I’m tired today. No,….. tired suggests I need a nap. I’m spent. I slept poorly last night and had a difficult day at work. I skipped my workout, stress-ate at dinner, and now I’m trying to muster the focus required for 2 hours of homework when I’ve maybe got a quality 45min left in me. At this point in the night a caffeine rally won’t help. I wish I could say this was unusual, but this exact situation has occurred at least once a week for the last three years. Oddly enough, it’s almost always Wednesdays.
I was idealistic, optimistic, and a bit arrogant when I started this journey. I can work full time in a mentally taxing job, be a wife, a friend, have hobbies, and get straight A’s in school! Sure! No problem! I am a bottomless well of passion and energy! This illusion fell apart quickly when Organic Chemistry and a 9-credit semester brought me to my knees, and long nights/weekends of studying started to wear me down.

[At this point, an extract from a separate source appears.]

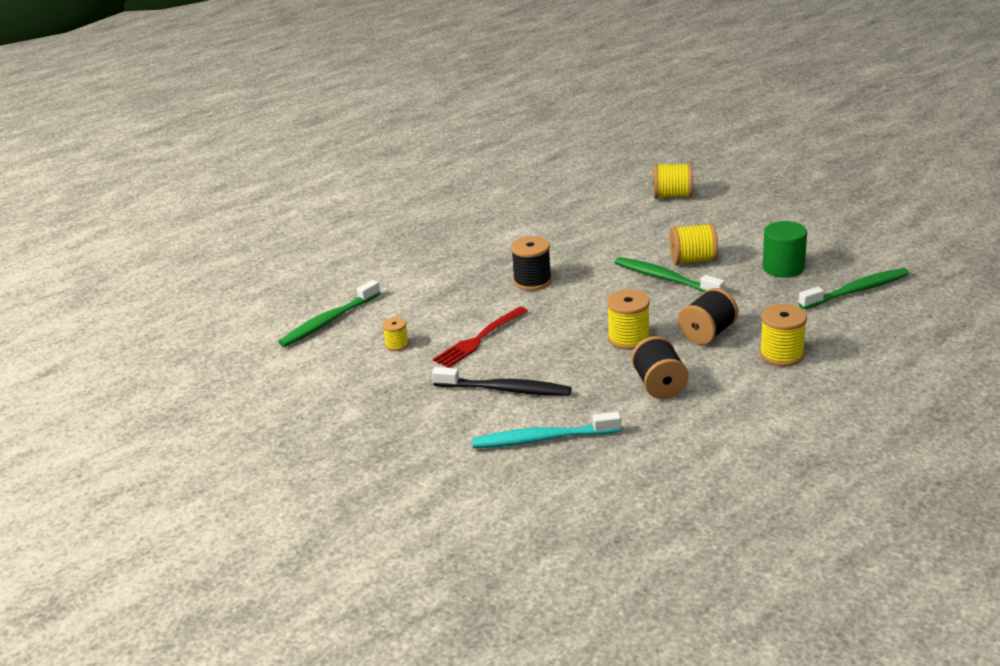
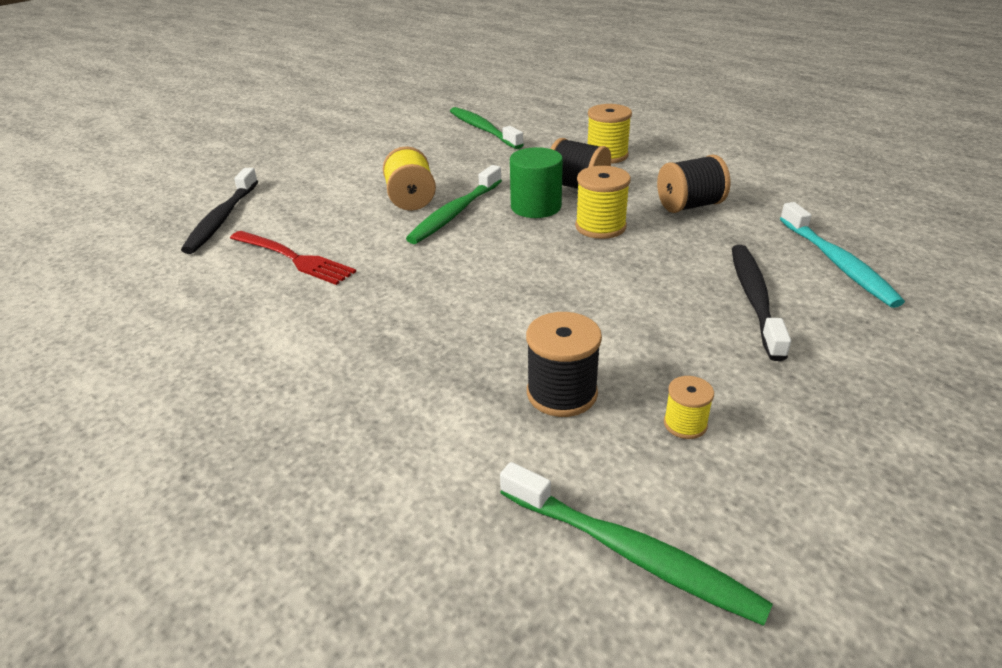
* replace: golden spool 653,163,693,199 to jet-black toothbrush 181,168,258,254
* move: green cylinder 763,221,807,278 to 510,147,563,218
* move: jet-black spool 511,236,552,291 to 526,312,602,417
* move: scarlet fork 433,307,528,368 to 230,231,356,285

Since that semester I’ve learned to recognize the symptoms as the result of being sleep-short. When my sleep suffers, everything else does too: work, relationships, eating & exercise habits, and my homework is poor quality because I can’t string two complete thoughts together. I started having bad anxiety (like dietetics students don’t already) and realized I was pushing myself too hard. My body had found the end of its reserves, and I didn’t care much for that feeling. I have limits?!?!
It’s tough for me to say stop. There’s always more I could be doing – a paper I could be working on, research for my group project, refining my DICAS application materials, reading for the next quiz, etc. but I think tonight I’ll give myself permission to be fragile and pack it up early.